* _Selected passage_
Nurses in Montgomery, Alabama rallied in support of a bill that increase the number of teaching scholarships available. Over 3500 nursing students were turned away because there was not room for them in class in the past year.
The nurses at the rally said that one of the biggest problems Alabamians face is lack of access to care, and that a shortage of educators, nurses and doctors is the cause, according to this article on WNCFTV.com, a Montgomery, Alabama news site.
Legislation to provide more scholarships for prospective nurse educators would help speed along
Studies have shown that nurses tend to take jobs close to where they graduated from nursing school, so even if there are more nurses elsewhere in the United States, it’s important for there to be enough educators in Alabama to address shortages there.

* _Dataset excerpts_
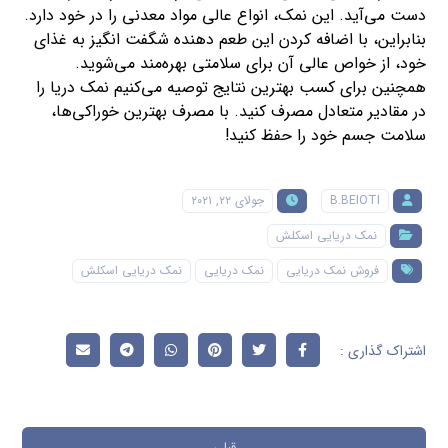
دست می‌آید. این نمک، انواع عالی مواد معدنی را در خود دارد.
بنابراین، با اضافه کردن این طعم دهنده شگفت انگیز به غذای
خود، از خواص عالی آن برای سلامتی بهره‌مند می‌شوید.
همچنین برای کسب بهترین نتایج توصیه می‌کنیم نمک دریا را
در مقادیر متعادل مصرف کنید. با مصرف بهترین خوراکی‌ها،
سلامت جسم خود را حفظ کنید!
B.BEIOTI
جولای ۲۲, ۲۰۲۱
نمک دریایی اسکلش
فروش نمک دریایی
نمک دریایی
نمک دریایی اسکلش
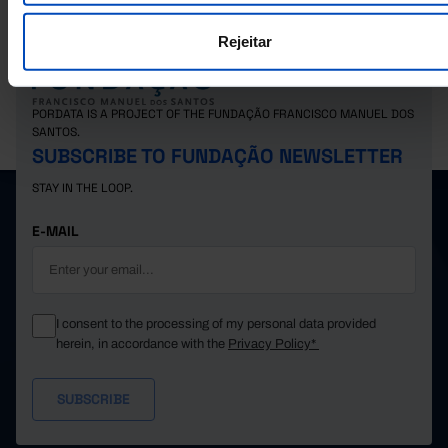
Rejeitar
PORDATA IS A PROJECT OF THE FUNDAÇÃO FRANCISCO MANUEL DOS
SANTOS.
SUBSCRIBE TO FUNDAÇÃO NEWSLETTER
STAY IN THE LOOP.
E-MAIL
I consent to the processing of my personal data provided
herein, in accordance with the
Privacy Policy*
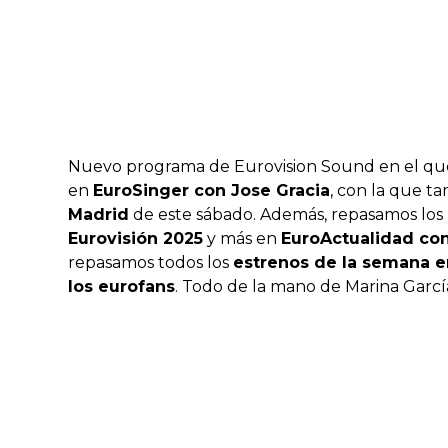
Nuevo programa de Eurovision Sound en el q
en
EuroSinger con Jose Gracia
, con la que t
Madrid
de este sábado. Además, repasamos los
Eurovisión 2025
y más en
EuroActualidad co
repasamos todos los
estrenos de la semana e
los eurofans
. Todo de la mano de Marina García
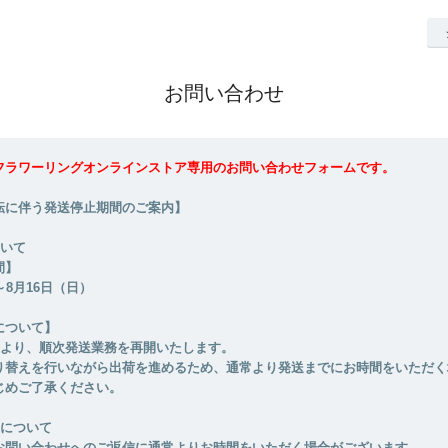
お問い合わせ
フラワーリングオンラインストア専用のお問い合わせフォームです。
転に伴う発送停止期間のご案内】
ついて
間】
～8月16日（日）
について】
月）より、順次発送業務を再開いたします。
り替えを行いながら出荷を進めるため、通常より発送までにお時間をいただく
じめご了承ください。
せについて
お問い合わせへのご返信に通常よりお時間をいただく場合がございます。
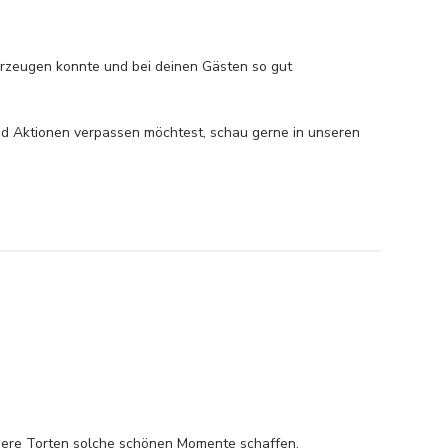
erzeugen konnte und bei deinen Gästen so gut 
d Aktionen verpassen möchtest, schau gerne in unseren 
unsere Torten solche schönen Momente schaffen.
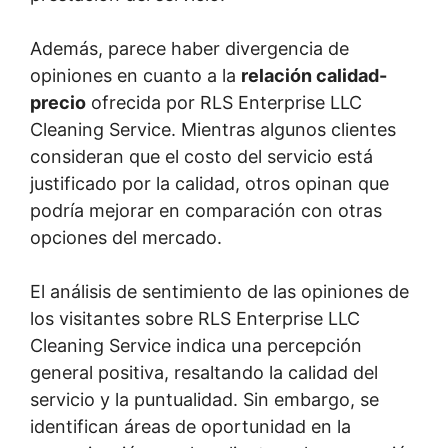
Además, parece haber divergencia de
opiniones en cuanto a la
relación calidad-
precio
ofrecida por RLS Enterprise LLC
Cleaning Service. Mientras algunos clientes
consideran que el costo del servicio está
justificado por la calidad, otros opinan que
podría mejorar en comparación con otras
opciones del mercado.
El análisis de sentimiento de las opiniones de
los visitantes sobre RLS Enterprise LLC
Cleaning Service indica una percepción
general positiva, resaltando la calidad del
servicio y la puntualidad. Sin embargo, se
identifican áreas de oportunidad en la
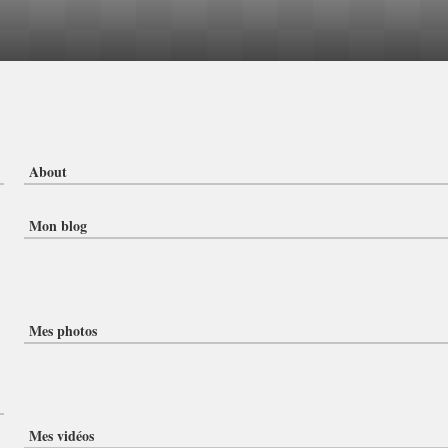
About
Mon blog
Mes photos
Mes vidéos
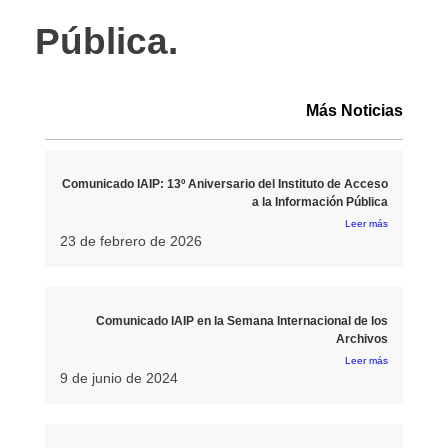
Pública.
Más Noticias
Comunicado IAIP: 13º Aniversario del Instituto de Acceso
a la Información Pública
Leer más
23 de febrero de 2026
Comunicado IAIP en la Semana Internacional de los
Archivos
Leer más
9 de junio de 2024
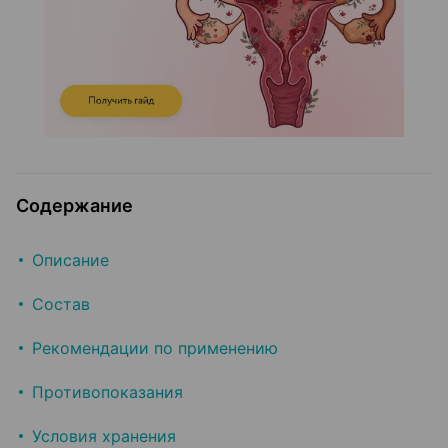
Содержание
Описание
Состав
Рекомендации по применению
Противопоказания
Условия хранения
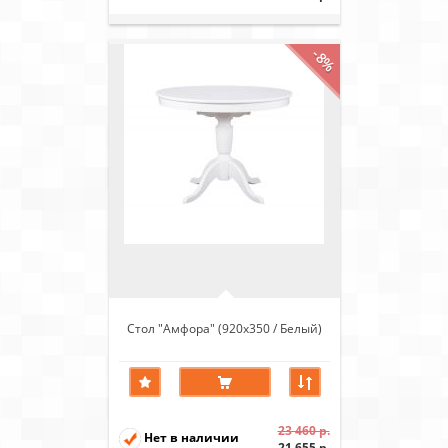
-8%
Стол "Амфора" (920х350 / Белый)
23 460 р.
Нет в наличии
21 655 р.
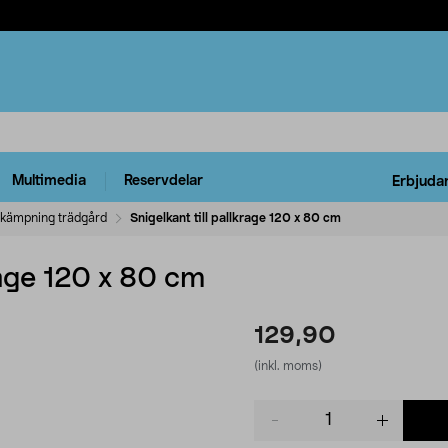
Multimedia
Reservdelar
Erbjuda
kämpning trädgård
Snigelkant till pallkrage 120 x 80 cm
rage 120 x 80 cm
129,90
(inkl. moms)
Product
quantity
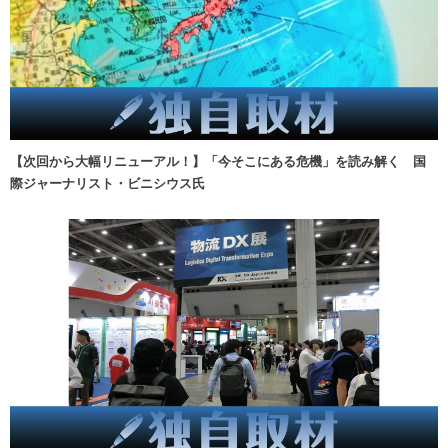
【次回から大幅リニューアル！】「今そこにある危機」を読み解く 国
際ジャーナリスト・ビニシウス氏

* _Work instructions_
a) Answer these about the passage on the Alabama nurses' rally:
(i) How many nursing students were turned away in the past year because classes had no room?
(ii) What did the nurses at the rally name as the cause of Alabamians' lack of access to care?
(iii) According to studies, where do nurses tend to take jobs?
b) Can you continue the passage on the Alabama nurses' rally from its last sentence?

* _Task answers_
a)
(i) Over 3500.
(ii) A shortage of educators, nurses and doctors.
(iii) Close to where they graduated from nursing school.

b)
Dr. Joyce Varner, President, Alabama Nurses Association, says, “We have a crisis here so we need to get these people in nursing school, we need to have good qualified faculty and we need to get them out where we can help with this because when 2014 comes and our Medicaid rolls go from 900,000 and increase by another 500,000 what are we going to do.”
Representative April Weaver who is a nurse and sponsor of HB 83, a bill to increase the number of scholarships, says she thinks it will pass.
“We really have a huge issue with the nursing shortage that is coming upon us in Alabama and it’s so important that we address this now before we actually have a healthcare crisis,” said Weaver.
But nurses say there’s more to solving the problem than just increasing their numbers. They say many counties in Alabama have almost no primary care providers. They say nurse practitioners are trained to step in and fill that role, but they need lawmakers help to remove the restrictions.
Ami Goodnough, a nurse, says, “Currently in this state we need to be under a doctor to prescribe, the advance practice nurse cannot work independently and in other states the advanced practice nurse can have a clinic and write prescriptions independently, especially in palative care a new and upcoming need as the baby boomers continue to age and how can you write prescriptions for pain management and narcotics for the elderly when you don’t have prescriptive authority.”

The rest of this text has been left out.